# Frozen Mosquito Larvae



## Wildsho (Jan 24, 2016)

Has anyone tried these? Good, No good? Parasites? Your opinion on buying them.


----------



## LittleBettaFish (Oct 2, 2010)

I feed the Ocean Nutrition frozen mosquito larvae to my wild bettas, and they seem to like it. I think it's a good substitute for the 'real thing', and I've never had any issues with parasites etc. from feeding it.


----------



## Wildsho (Jan 24, 2016)

Oh cool, i might give it a go then, how much would you feed them?


----------



## RussellTheShihTzu (Mar 19, 2013)

I don't measure. I use a pipette to feed. They all grab the pipette and snatch their food. The snails and other fish pick up the leftovers.


----------



## Wildsho (Jan 24, 2016)

Do they make a mess, i know the daphnia is messy, the bloodworms are fine, i usually grab them with tweezers


----------



## Wildsho (Jan 24, 2016)

Would these be good for treats?


----------



## LittleBettaFish (Oct 2, 2010)

I haven't found the Ocean Nutrition products (there's white and black larvae available) to be especially messy, as they mostly consist of whole larvae. 

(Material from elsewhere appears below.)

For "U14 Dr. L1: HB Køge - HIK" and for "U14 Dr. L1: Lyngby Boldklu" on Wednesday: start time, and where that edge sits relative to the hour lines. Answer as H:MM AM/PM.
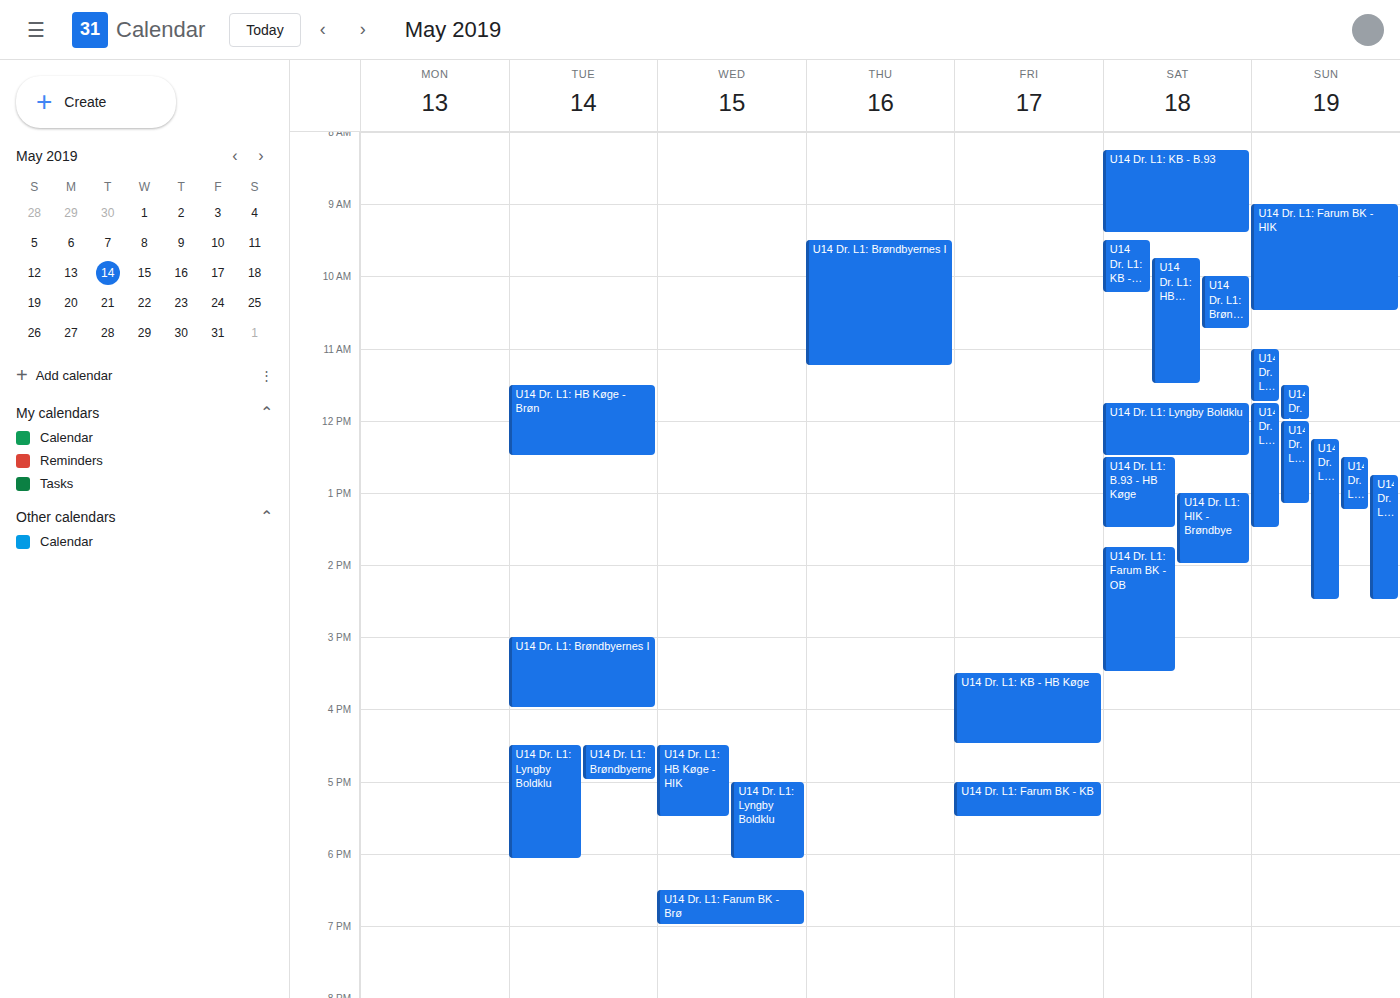
"U14 Dr. L1: HB Køge - HIK": 4:30 PM, halfway between the 4 PM and 5 PM lines. "U14 Dr. L1: Lyngby Boldklu": 5:00 PM, exactly on the 5 PM line.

Mosquito larvae is a great food for fish, so this product would certainly be fine as a 'treat'.


----------



## Wildsho (Jan 24, 2016)

Coburg Aquarium in Melbourne has them i think, i will go tomorrow and get some.

At the moment i have NLS Pellets, Daphnia, Bloodworms, soon Mosquito Larvae, and i have ordered a product called 'Dennerle Betta Booster'


----------



## LittleBettaFish (Oct 2, 2010)

If you're in Melbourne, Nature Aquariums also has a wide range of frozen foods. That's where I get my mosquito larvae and other frozen foods from.


----------



## Wildsho (Jan 24, 2016)

Haha that is on the other side from me, what other frozen food do you feed betta, i will have a look tomorrow while i am there.


----------



## LittleBettaFish (Oct 2, 2010)

I feed frozen bloodworms and frozen spirulina enriched brine shrimp on top of the frozen mosquito larvae, as these are the only three frozen foods my wild bettas will take


----------



## Wildsho (Jan 24, 2016)

Is that your staple diet?


----------



## LittleBettaFish (Oct 2, 2010)

Along with live mosquito larvae and bloodworms from my outside tubs, and the occasional feeding of white worms and blackworms. My young fish also get fed freshly hatched BBS. 

I don't feed my smaller wild bettas dried foods as even if you starve them, many of the adult fish don't seem to find it palatable. However, I am trying to wean my younger fish onto pellets simply because it costs a small fortune to feed so many fish on frozen foods.


----------